I find that the big picture strategic choices and challenges I’m facing in life become very clear very quickly after a few weeks of travel. Maybe it is the constant mental energy spent at just figuring out which bathroom I’m supposed to go to. Maybe it is seeing what people universally love vs. what each culture does a different way. I can’t tell you exactly why, but each time I’ve had an epic journey I come back with a much clearer sense of purpose and clearer goal for the next 5-10 years of my life. 

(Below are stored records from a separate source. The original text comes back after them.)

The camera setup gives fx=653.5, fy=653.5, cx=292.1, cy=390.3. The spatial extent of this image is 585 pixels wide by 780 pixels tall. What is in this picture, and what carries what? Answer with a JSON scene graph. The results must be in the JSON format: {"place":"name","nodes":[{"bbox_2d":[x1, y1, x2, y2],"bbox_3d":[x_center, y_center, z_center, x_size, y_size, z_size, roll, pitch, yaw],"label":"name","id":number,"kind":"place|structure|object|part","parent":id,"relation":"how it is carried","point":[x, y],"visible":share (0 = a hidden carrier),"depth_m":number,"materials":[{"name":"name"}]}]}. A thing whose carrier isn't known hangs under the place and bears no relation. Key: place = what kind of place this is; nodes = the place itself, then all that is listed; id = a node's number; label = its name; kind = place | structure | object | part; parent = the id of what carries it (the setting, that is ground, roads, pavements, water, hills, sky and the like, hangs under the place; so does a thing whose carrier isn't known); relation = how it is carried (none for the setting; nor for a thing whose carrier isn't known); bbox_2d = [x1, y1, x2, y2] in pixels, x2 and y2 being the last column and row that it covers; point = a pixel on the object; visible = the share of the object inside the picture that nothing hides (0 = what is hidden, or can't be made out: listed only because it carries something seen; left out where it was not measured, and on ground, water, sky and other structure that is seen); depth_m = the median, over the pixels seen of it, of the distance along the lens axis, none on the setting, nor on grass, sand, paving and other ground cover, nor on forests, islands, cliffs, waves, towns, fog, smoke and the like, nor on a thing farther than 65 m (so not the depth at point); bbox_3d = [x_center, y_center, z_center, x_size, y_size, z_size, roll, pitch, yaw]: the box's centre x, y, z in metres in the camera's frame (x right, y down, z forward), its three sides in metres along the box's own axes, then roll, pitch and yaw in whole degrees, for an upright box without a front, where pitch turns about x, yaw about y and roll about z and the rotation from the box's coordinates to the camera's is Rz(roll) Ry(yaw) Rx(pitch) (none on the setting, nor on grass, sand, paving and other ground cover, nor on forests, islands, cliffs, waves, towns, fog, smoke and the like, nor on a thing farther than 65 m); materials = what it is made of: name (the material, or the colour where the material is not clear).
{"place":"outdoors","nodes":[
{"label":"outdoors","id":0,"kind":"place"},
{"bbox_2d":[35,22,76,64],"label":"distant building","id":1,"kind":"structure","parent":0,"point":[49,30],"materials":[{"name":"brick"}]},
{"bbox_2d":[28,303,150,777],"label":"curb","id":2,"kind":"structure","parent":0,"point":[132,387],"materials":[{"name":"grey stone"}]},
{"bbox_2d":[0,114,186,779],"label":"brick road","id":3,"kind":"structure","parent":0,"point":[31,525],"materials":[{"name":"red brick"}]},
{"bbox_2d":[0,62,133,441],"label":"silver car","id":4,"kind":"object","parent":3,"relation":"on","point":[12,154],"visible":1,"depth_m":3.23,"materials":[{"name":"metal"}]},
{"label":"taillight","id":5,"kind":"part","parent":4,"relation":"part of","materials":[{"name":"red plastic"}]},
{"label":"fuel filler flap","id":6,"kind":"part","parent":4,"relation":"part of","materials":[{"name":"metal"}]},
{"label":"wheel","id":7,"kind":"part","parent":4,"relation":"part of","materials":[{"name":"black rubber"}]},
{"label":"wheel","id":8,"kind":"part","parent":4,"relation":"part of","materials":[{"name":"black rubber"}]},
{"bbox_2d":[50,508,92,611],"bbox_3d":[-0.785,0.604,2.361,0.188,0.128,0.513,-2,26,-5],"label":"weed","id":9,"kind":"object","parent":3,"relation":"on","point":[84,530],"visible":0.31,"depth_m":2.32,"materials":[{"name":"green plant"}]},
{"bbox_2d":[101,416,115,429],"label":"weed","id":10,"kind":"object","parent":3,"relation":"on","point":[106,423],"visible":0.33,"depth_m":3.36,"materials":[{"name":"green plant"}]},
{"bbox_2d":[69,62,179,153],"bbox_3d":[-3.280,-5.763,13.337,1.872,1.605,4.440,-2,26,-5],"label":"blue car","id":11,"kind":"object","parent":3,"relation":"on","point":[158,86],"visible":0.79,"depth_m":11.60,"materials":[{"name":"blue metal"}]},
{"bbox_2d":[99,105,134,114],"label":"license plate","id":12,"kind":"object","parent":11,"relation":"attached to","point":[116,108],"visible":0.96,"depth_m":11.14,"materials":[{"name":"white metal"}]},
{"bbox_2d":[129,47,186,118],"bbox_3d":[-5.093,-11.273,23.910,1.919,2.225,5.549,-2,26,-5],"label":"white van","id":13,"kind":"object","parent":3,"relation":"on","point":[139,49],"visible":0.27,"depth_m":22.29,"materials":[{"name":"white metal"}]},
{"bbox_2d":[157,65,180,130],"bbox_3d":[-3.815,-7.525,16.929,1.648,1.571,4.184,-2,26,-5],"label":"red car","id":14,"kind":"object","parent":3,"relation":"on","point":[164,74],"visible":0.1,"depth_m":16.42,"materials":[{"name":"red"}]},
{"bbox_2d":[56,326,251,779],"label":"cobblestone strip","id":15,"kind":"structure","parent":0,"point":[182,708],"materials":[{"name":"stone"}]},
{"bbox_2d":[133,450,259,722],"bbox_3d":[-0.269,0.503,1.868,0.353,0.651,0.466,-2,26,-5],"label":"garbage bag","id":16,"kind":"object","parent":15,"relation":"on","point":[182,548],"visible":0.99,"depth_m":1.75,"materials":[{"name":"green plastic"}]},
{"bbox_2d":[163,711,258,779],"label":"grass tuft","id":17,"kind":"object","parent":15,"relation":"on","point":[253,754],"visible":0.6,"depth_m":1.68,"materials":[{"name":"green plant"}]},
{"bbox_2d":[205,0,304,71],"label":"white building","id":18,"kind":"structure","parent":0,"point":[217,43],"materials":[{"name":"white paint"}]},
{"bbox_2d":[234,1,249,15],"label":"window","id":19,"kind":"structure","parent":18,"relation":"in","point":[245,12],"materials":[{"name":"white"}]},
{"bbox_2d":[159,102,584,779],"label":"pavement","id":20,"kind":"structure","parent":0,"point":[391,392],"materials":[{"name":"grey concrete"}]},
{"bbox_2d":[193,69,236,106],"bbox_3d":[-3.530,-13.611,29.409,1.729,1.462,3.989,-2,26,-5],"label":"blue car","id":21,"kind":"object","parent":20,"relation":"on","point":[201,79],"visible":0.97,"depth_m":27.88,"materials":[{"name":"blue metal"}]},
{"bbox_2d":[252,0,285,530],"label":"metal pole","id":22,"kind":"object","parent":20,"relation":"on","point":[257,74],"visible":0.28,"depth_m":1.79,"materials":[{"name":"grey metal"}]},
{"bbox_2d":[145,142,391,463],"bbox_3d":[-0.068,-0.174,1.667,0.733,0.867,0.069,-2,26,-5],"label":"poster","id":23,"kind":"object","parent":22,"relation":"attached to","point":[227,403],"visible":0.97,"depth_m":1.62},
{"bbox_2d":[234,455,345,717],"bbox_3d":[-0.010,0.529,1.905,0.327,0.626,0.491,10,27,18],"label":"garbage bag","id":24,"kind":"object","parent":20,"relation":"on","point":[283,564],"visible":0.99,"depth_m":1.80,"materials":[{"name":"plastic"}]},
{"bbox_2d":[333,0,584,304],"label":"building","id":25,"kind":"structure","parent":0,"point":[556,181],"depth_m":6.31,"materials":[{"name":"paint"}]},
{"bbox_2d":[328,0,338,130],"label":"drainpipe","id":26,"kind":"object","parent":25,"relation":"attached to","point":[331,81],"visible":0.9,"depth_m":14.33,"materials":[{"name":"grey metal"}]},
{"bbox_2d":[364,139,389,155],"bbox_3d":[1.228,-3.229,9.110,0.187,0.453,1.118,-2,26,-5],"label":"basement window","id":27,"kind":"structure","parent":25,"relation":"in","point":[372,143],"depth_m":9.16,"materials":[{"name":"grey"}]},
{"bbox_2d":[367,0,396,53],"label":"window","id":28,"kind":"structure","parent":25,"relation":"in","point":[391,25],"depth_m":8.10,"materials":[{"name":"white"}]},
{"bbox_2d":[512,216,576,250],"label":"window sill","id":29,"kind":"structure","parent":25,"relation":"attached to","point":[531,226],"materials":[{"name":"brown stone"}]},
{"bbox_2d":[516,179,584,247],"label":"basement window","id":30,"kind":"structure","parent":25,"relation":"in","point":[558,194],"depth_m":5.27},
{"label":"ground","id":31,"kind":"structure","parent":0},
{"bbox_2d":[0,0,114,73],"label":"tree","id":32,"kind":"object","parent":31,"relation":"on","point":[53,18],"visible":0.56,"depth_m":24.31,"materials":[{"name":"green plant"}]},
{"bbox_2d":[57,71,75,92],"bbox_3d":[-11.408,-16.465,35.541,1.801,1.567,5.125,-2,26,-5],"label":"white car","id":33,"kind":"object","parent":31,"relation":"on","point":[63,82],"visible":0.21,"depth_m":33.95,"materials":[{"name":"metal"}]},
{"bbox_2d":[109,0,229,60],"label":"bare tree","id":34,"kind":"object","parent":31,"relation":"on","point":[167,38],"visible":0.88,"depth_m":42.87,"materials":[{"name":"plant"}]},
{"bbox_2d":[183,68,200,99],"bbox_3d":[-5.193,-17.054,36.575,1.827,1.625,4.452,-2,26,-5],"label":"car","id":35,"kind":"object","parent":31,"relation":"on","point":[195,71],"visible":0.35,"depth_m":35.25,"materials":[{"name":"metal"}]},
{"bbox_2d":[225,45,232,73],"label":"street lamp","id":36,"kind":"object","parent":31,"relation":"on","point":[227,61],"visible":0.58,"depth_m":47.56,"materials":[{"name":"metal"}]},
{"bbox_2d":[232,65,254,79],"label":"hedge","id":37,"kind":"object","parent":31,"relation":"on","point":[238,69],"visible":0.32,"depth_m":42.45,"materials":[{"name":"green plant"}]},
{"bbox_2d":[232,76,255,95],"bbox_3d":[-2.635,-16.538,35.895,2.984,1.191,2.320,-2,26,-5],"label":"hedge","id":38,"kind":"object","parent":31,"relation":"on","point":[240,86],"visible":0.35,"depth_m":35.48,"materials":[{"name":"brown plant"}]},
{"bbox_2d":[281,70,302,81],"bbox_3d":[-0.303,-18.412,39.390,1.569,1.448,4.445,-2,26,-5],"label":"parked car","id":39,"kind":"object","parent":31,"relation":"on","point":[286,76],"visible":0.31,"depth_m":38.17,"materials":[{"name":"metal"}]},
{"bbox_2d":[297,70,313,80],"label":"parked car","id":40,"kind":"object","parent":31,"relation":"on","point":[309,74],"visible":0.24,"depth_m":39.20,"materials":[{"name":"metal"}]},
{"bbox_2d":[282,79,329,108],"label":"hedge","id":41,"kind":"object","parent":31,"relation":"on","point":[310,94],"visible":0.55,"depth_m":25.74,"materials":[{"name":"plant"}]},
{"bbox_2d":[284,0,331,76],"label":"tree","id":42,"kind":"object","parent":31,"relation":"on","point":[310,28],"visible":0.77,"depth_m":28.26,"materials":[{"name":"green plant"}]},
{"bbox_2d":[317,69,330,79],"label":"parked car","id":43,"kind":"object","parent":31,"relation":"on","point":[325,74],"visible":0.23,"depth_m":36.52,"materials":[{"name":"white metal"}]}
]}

Travel teaches you that all people do share some basic truths. You don’t need to speak the same language to help a lone mother wrangle her stroller onto a train, it’s always the right thing to do. The smile you get in return needs no translation. Travel also teaches you that the seemingly smallest differences in how people live can end up feeling like dramatic changes. You don’t need to be Captain Kirk flying the Star Ship Enterprise to far flung planets across our galaxy to see the rich variety of the human experience. You just need to get somewhere you don’t speak the language and do your best to figure out how to get a meal after 3pm on a national holiday. 

I’m very excited to get to the comforts of home where things are organized in a way I fully understand. I know in just a few weeks I'll forget what the low moments felt like at the time, and when I look at my pictures, and I'll remember great times. Even the challenges will become fun stories to tell at thanksgiving.

I am deeply thankful for the flexibility and blessings life has afforded me to be able to truly travel from time to time. See you again soon Europe!